En réalité, l’ on pourrait bien affirmer que l’éducation du Rwandais au patriotisme devrait être facile car le patriotisme était une réalité vécue dans la société rwandaise traditionnelle d’avant la colonisation et l’évangélisation du Rwanda. Ainsi sa réanimation sera une : »sorte de rééducation qui recrée cette conscience d’unité, de solidarité, ressuscite les réflexes et les dispositions psychologiques de famille. Tout Rwandais doit retrouver sa fierté comme au temps où tous nos concitoyens étaient abrités sous le même bouclier, derrière un même chef pour donner des leçons utiles à nos agresseurs.
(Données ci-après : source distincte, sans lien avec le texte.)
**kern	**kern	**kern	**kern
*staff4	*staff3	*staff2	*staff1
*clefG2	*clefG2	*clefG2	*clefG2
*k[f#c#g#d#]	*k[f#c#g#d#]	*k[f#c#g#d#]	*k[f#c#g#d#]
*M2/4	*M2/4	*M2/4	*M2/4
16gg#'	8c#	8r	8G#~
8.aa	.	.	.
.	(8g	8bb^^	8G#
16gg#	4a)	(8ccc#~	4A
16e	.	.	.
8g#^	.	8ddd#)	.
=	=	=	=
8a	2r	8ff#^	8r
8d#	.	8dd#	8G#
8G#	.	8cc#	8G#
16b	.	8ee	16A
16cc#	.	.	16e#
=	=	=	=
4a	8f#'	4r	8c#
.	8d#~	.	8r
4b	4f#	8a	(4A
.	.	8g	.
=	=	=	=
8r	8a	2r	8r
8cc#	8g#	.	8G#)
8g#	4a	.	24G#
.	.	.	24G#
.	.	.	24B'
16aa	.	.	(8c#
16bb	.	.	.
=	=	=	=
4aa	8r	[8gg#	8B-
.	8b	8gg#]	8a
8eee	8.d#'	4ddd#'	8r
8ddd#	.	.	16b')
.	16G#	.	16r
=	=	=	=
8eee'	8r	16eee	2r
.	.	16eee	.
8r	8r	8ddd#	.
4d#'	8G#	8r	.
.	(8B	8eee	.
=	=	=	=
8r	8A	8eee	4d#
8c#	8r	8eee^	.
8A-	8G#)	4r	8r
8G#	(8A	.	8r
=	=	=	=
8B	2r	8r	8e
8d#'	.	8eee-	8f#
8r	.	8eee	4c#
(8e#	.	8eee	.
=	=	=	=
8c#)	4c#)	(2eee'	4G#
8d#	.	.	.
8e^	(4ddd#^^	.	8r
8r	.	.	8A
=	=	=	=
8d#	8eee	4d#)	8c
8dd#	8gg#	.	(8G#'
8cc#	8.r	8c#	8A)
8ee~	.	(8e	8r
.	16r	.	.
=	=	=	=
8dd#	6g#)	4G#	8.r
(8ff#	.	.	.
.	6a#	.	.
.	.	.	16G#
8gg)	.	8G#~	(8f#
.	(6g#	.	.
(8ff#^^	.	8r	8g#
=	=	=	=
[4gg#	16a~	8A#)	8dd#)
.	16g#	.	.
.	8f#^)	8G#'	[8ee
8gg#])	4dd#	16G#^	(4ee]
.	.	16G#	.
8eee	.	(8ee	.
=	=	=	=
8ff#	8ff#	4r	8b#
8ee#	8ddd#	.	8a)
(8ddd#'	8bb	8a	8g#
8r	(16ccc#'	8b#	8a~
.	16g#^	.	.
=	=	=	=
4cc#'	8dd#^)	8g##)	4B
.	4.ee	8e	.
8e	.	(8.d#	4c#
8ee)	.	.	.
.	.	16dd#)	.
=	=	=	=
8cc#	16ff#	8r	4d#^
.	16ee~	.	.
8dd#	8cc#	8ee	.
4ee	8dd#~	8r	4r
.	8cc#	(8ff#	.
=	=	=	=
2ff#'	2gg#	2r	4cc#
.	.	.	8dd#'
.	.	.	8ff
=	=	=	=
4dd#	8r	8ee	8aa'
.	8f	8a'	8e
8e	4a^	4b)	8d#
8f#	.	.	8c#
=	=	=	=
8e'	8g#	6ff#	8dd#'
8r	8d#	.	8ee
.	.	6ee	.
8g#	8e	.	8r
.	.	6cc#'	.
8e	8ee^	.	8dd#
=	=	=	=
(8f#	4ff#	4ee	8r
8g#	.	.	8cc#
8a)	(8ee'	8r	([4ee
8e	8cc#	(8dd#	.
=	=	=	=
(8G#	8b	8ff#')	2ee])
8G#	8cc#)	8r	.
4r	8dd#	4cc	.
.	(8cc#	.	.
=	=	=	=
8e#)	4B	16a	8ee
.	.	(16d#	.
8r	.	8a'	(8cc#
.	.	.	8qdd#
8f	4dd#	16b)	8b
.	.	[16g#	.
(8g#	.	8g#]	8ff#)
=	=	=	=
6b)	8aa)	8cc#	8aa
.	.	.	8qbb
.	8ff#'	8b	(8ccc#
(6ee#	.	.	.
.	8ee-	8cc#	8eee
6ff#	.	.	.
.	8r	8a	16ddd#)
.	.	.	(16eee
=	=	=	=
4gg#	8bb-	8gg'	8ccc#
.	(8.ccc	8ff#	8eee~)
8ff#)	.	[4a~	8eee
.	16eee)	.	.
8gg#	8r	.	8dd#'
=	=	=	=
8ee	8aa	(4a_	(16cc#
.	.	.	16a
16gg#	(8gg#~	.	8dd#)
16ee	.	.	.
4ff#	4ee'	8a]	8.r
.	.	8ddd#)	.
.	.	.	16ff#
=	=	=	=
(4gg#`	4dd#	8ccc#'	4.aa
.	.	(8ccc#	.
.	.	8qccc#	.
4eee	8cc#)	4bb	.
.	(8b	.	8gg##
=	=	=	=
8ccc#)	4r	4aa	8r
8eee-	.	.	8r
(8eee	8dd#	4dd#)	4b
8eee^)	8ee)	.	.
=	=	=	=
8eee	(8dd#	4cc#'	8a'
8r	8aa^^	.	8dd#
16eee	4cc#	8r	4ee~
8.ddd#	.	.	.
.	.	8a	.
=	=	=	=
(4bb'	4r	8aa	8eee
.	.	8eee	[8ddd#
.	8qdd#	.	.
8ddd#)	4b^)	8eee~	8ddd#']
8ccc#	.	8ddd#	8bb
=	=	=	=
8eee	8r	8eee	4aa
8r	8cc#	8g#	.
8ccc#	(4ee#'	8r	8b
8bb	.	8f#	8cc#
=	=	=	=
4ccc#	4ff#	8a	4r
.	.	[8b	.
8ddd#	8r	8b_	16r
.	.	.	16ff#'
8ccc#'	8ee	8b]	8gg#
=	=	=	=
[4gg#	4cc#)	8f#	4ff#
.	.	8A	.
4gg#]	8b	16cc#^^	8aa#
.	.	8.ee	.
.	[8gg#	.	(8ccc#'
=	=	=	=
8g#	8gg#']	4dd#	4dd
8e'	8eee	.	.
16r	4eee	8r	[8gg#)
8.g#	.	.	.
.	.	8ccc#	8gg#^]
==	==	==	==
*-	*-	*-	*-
Aujourd’hui, l’agresseur le plus redoutable est celui qui nous fait croire que le bonheur des uns exige l’exclusion des autres » ( B. MUZUNGU, ‘‘Présentation du numéro’’, Cahiers Lumières et Société, n°17, Mars 2000, p. 3).
Si les Rwandais retrouvent ce sentiment d’amour et de fierté envers leur chère nation et leurs chers compatriotes, sans exclusion ni ségrégation, le Rwanda, comme nation, retrouvera cette unité et cette cohésion qui ont, pendant un bon bout de temps, fait défaut ou qui ont été piétinées soit par des étrangers ( époque coloniale), soit par certains des Rwandais ( auteurs des divers massacres et du génocide de 1994).
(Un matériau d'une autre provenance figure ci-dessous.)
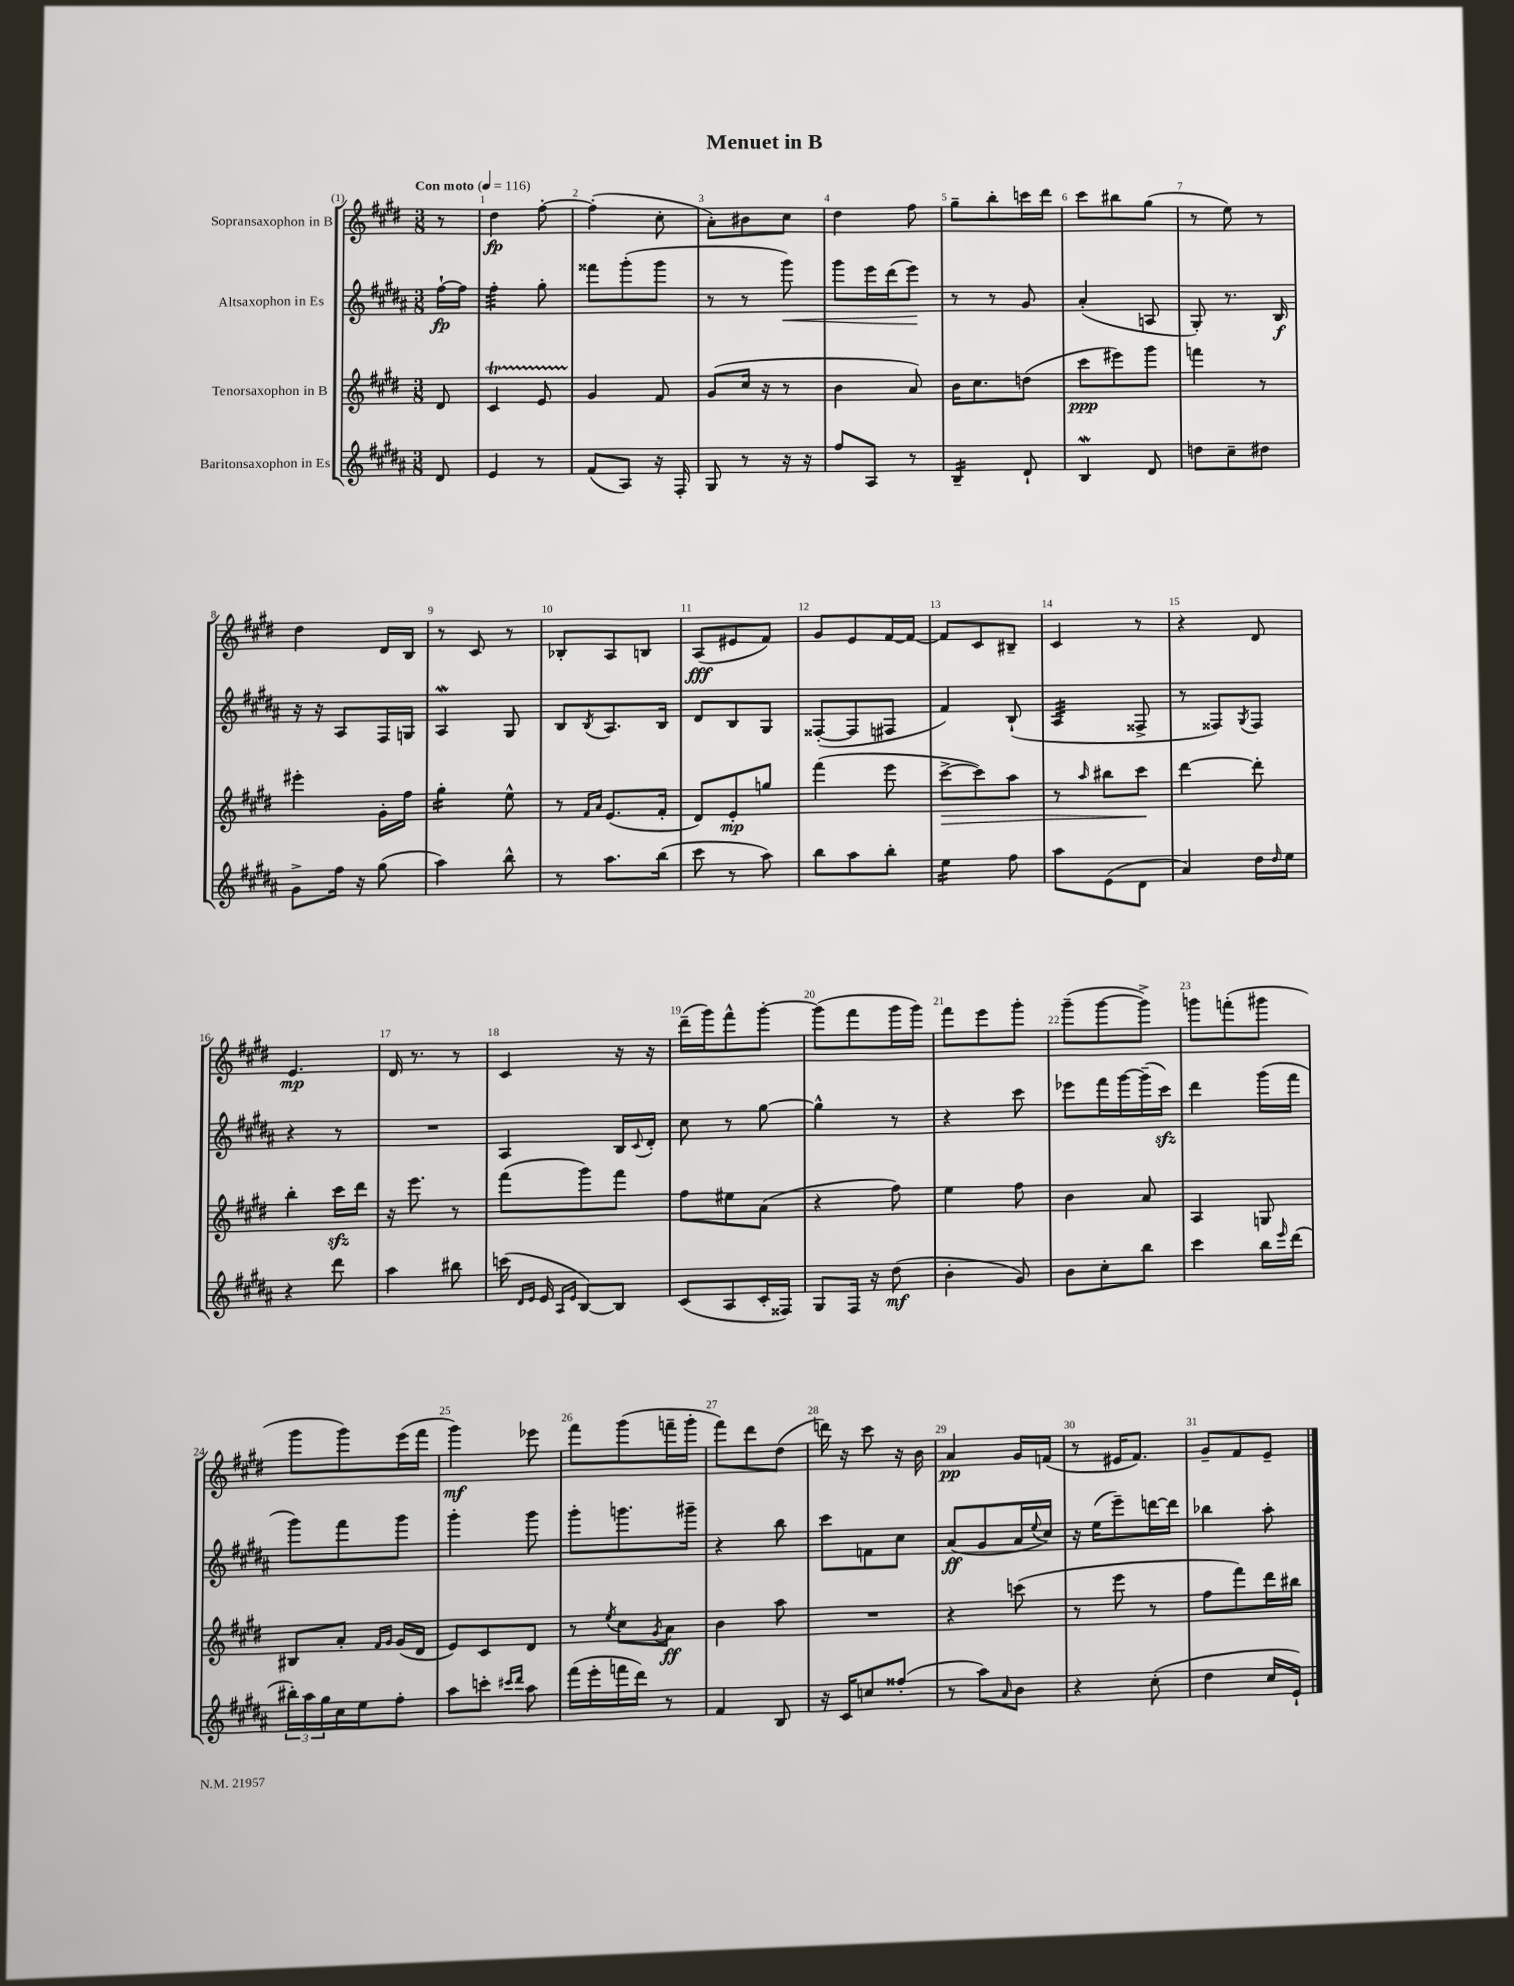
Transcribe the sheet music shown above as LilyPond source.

\header { title = "Menuet in B" }
<<
\new StaffGroup <<
\new Staff = "s0" \with { instrumentName = "Sopransaxophon in B" } {
    \clef treble \key e \major \numericTimeSignature \time 3/8 \partial 8 \tempo "Con moto" 4 = 116
    r8 |
    dis''4\fp fis''8~-. |
    fis''4-.( cis''8-. |
    a'8-.) bis'8 cis''8 |
    dis''4 fis''8 |
    gis''8-- b''8-. c'''16 dis'''16 |
    cis'''8 bis''8 gis''8( |
    r8 e''8) r8 |
    dis''4 dis'16 b16 |
    r8 cis'8 r8 |
    bes8-. a8 b8 |
    a8\fff( eis'8 fis'8) |
    gis'8 e'8 fis'16~ fis'16~ |
    fis'8 cis'8 bis8-- |
    cis'4 r8 |
    r4 dis'8 |
    e'4.\mp |
    dis'16 r8. r8 |
    cis'4 r16 r16 |
    dis'''16--( gis'''16) fis'''8-^ gis'''8~-. |
    gis'''8( fis'''8 gis'''16 gis'''16) |
    fis'''8 e'''8 gis'''8-. |
    gis'''8--( gis'''8~ gis'''8->) |
    g'''8 f'''8-.( gis'''8 |
    gis'''8 gis'''8) e'''16( fis'''16 |
    gis'''4\mf) ees'''8 |
    fis'''8 gis'''8( f'''16-- gis'''16-. |
    fis'''8) dis'''8 dis''8( |
    d'''16) r16 cis'''8 r16 b'16 |
    a'4\pp gis'16 f'16( |
    r8 eis'16 fis'8.) |
    gis'8-- fis'8 e'8-- \bar "|." |
}
\new Staff = "s1" \with { instrumentName = "Altsaxophon in Es" } {
    \clef treble \key b \major \numericTimeSignature \time 3/8 \partial 8
    fis''16~-!\fp fis''16 |
    fis''4:32-. gis''8-. |
    fisis'''8 gis'''8-.( gis'''8 |
    r8 r8 gis'''8\<) |
    gis'''8 e'''16 dis'''16( e'''8\!) |
    r8 r8 gis'8 |
    ais'4-.( a8 |
    gis8-.) r8. b16\f |
    r16 r16 ais8 fis16 g16 |
    ais4\mordent gis8 |
    b8 \acciaccatura { b8 } ais8. b16 |
    dis'8 b8 gis8 |
    fisis8~-.( fisis8 fis8 |
    fis'4) b8-!( |
    ais4:32 fisis8-> |
    r8 fisis8) \acciaccatura { gis8 } fisis8 |
    r4 r8 |
    R4. |
    ais4 b16 \appoggiatura { cis'8 } dis'16-. |
    cis''8 r8 gis''8~ |
    gis''4-^ r8 |
    r4 cis'''8 |
    ees'''8 fis'''16 gis'''16~ gis'''16--( cis'''16\sfz) |
    dis'''4 gis'''16( fis'''16 |
    gis'''8) fis'''8 gis'''8 |
    gis'''4-. gis'''8 |
    gis'''8-. g'''8. gis'''16-- |
    r4 b''8 |
    cis'''8 f'8 cis''8 |
    ais'8\ff( gis'8 ais'16 \appoggiatura { e''8 } cis''16) |
    r16 e''16( e'''8--) d'''16~ d'''16 |
    bes''4 ais''8-. \bar "|." |
}
\new Staff = "s2" \with { instrumentName = "Tenorsaxophon in B" } {
    \clef treble \key e \major \numericTimeSignature \time 3/8 \partial 8
    dis'8 |
    cis'4\startTrillSpan e'8 |
    gis'4\stopTrillSpan fis'8 |
    gis'8( cis''16 r16 r8 |
    b'4 a'8) |
    b'16 cis''8. d''8( |
    cis'''8\ppp eis'''8) gis'''8 |
    f'''4 r8 |
    eis'''4-. gis'16-. fis''16 |
    gis''4:16-. e''8-^ |
    r8 \grace { fis'16 a'16 } e'8.( fis'16-. |
    dis'8) e'8-.\mp g''8 |
    fis'''4( e'''8 |
    cis'''8~->\> cis'''8) a''8 |
    r8 \grace { a''16 } bis''8 cis'''8\! |
    dis'''4~ dis'''8-. |
    b''4-. cis'''16\sfz dis'''16 |
    r16 e'''8. r8 |
    fis'''8( gis'''8) fis'''8 |
    fis''8 eis''8 a'8( |
    r4 fis''8) |
    e''4 fis''8 |
    b'4 a'8 |
    a4 g8 |
    bis8 a'8-. \grace { fis'16 gis'16 } gis'16( dis'16 |
    e'8) cis'8 dis'8 |
    r8 \acciaccatura { e''8 } cis''8 \acciaccatura { gis'8 } a'8\ff |
    b'4 a''8 |
    R4. |
    r4 c'''8( |
    r8 e'''8 r8 |
    fis''8 fis'''8) dis'''16 bis''16 \bar "|." |
}
\new Staff = "s3" \with { instrumentName = "Baritonsaxophon in Es" } {
    \clef treble \key b \major \numericTimeSignature \time 3/8 \partial 8
    dis'8 |
    e'4 r8 |
    fis'8( ais8) r16 fis16-. |
    gis8 r8 r16 r16 |
    fis''8 ais8 r8 |
    b4:16-- dis'8-! |
    b4\mordent dis'8 |
    d''8 cis''8-- dis''8 |
    gis'8-> fis''16 r16 gis''8( |
    ais''4) b''8-^ |
    r8 ais''8. b''16( |
    cis'''8 r8 ais''8) |
    b''8 ais''8 b''8-. |
    e''4:16 fis''8 |
    ais''8 e'8( dis'8 |
    ais'4) dis''16 \grace { dis''16 } e''16 |
    r4 dis'''8 |
    ais''4 bis''8 |
    c'''16( \grace { dis'16 e'16 } e'16 \grace { ais16 e'16 } b8~) b8 |
    cis'8( ais8 cis'16-. fisis16) |
    gis8 fis16 r16 dis''8\mf( |
    b'4-. gis'8) |
    b'8 cis''8-. b''8 |
    cis'''4 b''16 \grace { e'''16 } dis'''16( |
    \tuplet 3/2 { bis''16-.) ais''16 gis''16 } cis''16 e''16 fis''8-. |
    ais''8 c'''8-. \grace { cis'''16 dis'''16 } ais''8 |
    fis'''16( e'''16-. f'''16 dis'''16) r8 |
    fis'4 b8 |
    r16 cis'16 c''8 fisis''8-.( |
    r8 ais''8) \grace { ais'16 } b'8 |
    r4 cis''8-.( |
    dis''4 cis''16 e'16-!) \bar "|." |
}
>>
>>
\layout { \context { \Score \override BarNumber.break-visibility = ##(#f #t #t) barNumberVisibility = #all-bar-numbers-visible } }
Par ailleurs, dans la société rwandaise, les atouts pour la réanimation rapide de cette valeur du patriotisme ne manquent pas: dans l’ensemble, toute la population rwandaise partage beaucoup de choses : la langue nationale ( le kinyarwanda), l’histoire multiséculaire, la culture, le territoire nationale, indistinctement occupé par les Rwandais, etc. A notre avis, il suffit justement d’avoir des autorités animées de cette intention de ressouder les liens entre les gens et de restaurer leur unité nationale séculaire pour pouvoir assister, après un certain temps, à la résurgence de la cohésion sociale et patriotique au Rwanda.
En effet, comme nous le dit Edgar Morin : »La notion de société est pensée sociologiquement en termes de gesellschaft, système constitué par les interactions matérielles, techniques et d’intérêts. Mais elle est pensée « patriotiquement » en termes de communauté ou gemeinschaft. Bien entendu, la gemeinschaft est évacuée des sociologies réductrices ( techno-économistiques) incapables de concevoir la réalité du mythe. Or, c’est le mythe communautaire qui donne à la société sa cohésion de nation. Le mythe de la substance matricielle-paternelle ( Mère-Patrie) où l’Etat assure la fonction paternelle et la nation l’enveloppement maternel, crée une fraternité mythique entre les « enfants de la Patrie ». Cette fraternité mythique est dans la vie quotidienne, récessive, refoulée, dans l’affrontement des égocentrismes et des intérêts, mais devient réelle lorsque la nation est menacée par l’ennemi » ( E. MORIN, Pour entrer dans le XXI° siècle, Editions du Seuil, Paris, 2004, p. 118).
Nous pensons que l’ennemi le plus redoutable des Rwandais serait, par exemple, celui qui porterait encore les uns à penser commettre des massacres de masses et/ou un génocide contre leurs compatriotes. Ainsi, pour la reconstruction et la cohésion durable da la société rwandaise, les Rwandais doivent être éduqués ou rééduqués à vivre harmonieusement dans une même nation et à réanimer leur sentiment patriotique ( Voir S. M. SEBASONI, Le Rwanda. Reconstruire une nation, Editions Rwandaises, Kigali, 2007, p. 15). D’ores et déjà, vu les diverses réalisations positives et extraordinaires qui sont observables en si peu de temps, après le génocide de 1994, et l’engagement du pays sur la voie de son redressement durable, il y a de quoi à être très optimiste quant ce qui est de l’avenir du Rwanda en tant que nation.